Abstract 537: Rgulation of ALG-2 in NAADP-induced Ca2+ Release via TRP-ML1 Channel in Mouse Coronary Arterial Myocytes

Abstract

We have demonstrated that nicotinic acid adenine dinucleotide phosphate (NAADP) sensitive Ca2+ release channel is characteristic of lysosomal TRP-ML1 in coronary arterial myocytes (CAMs). The present study hypothesized that NAADP induces Ca2+ release from TRP-ML1 channels via apoptosis-linked gene 2 (ALG-2), which was reported to act as a Ca2+ sensor that modulates the function of TRP-ML1. By RT-PCR and Western blot analysis, we demonstrated that ALG-2 is abundantly expressed in the cytosol of mouse CAMs. Confocal microscopy found that FasL and ET-1, well-known NAADP stimulators, increased the colocalization coefficient of ALG-2-GFP with TRP-ML1-RFP in CAMs from 0.17±0.033 to 0.3±0.044 and 0.3±0.09, respectively.

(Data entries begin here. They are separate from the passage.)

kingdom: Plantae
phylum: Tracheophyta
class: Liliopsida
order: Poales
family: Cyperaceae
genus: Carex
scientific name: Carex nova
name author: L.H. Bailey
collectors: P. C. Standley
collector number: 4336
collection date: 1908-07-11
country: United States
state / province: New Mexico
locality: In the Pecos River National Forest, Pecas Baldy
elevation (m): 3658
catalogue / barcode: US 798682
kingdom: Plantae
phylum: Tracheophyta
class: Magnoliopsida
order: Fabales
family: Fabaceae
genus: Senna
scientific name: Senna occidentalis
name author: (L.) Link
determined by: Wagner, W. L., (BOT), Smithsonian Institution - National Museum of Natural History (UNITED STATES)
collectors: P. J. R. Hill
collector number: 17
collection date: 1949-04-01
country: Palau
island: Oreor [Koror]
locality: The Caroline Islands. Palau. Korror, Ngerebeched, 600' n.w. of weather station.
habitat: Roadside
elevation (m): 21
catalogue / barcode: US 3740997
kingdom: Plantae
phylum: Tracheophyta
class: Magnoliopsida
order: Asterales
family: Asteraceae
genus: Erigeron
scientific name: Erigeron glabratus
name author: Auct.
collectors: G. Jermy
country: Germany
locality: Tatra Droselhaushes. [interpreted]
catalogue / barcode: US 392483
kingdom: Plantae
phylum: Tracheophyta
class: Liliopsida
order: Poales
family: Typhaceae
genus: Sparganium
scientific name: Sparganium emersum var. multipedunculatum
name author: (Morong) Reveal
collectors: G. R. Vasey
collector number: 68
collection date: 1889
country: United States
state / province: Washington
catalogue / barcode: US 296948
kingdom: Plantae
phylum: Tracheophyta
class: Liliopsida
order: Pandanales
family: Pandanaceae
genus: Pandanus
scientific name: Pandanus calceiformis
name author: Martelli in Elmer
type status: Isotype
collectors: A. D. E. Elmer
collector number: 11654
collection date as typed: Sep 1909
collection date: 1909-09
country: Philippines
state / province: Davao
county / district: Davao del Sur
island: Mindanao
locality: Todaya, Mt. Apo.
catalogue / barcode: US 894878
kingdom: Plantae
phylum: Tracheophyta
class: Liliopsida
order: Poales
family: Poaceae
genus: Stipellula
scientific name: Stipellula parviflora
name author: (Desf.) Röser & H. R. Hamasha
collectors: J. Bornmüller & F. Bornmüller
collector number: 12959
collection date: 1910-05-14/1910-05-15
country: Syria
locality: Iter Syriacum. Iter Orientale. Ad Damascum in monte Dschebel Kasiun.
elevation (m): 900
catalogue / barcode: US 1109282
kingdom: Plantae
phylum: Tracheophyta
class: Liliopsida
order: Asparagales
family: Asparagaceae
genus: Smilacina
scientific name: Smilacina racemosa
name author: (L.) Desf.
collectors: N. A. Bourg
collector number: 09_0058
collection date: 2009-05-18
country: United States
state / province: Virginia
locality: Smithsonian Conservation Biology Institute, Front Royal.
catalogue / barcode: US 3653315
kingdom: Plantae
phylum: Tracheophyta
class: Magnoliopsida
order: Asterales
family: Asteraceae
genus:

In addition, the TRP-ML1 level was significantly increased in FasL or ET-1-treated CAMs after immunoprecipitation with anti-ALG-2, confirming that the interaction of ALG-2 with TRP-ML1 was enhanced in response to NAADP production. Furthermore, NAADP competitively inhibited recombinant ALG-2 protein binding with tis-NED-19, which fluorescently labels NAADP receptors. Importantly, fluorescent microscopic image analysis showed that NAADP-induced Ca2+ release was reduced from 380±42.03 nM to 216.7±14.7 nM after the transfection with ALG-2 siRNA in CAMs, which was also found after the treatment with FasL or ET-1. Our findings support the view that ALG-2 can directly bind with NAADP, which mediates the action of NAADP through lysosomal TRP-ML1 channels. Such results throw light on NAADP-TRP-ML1 working model in vascular cells.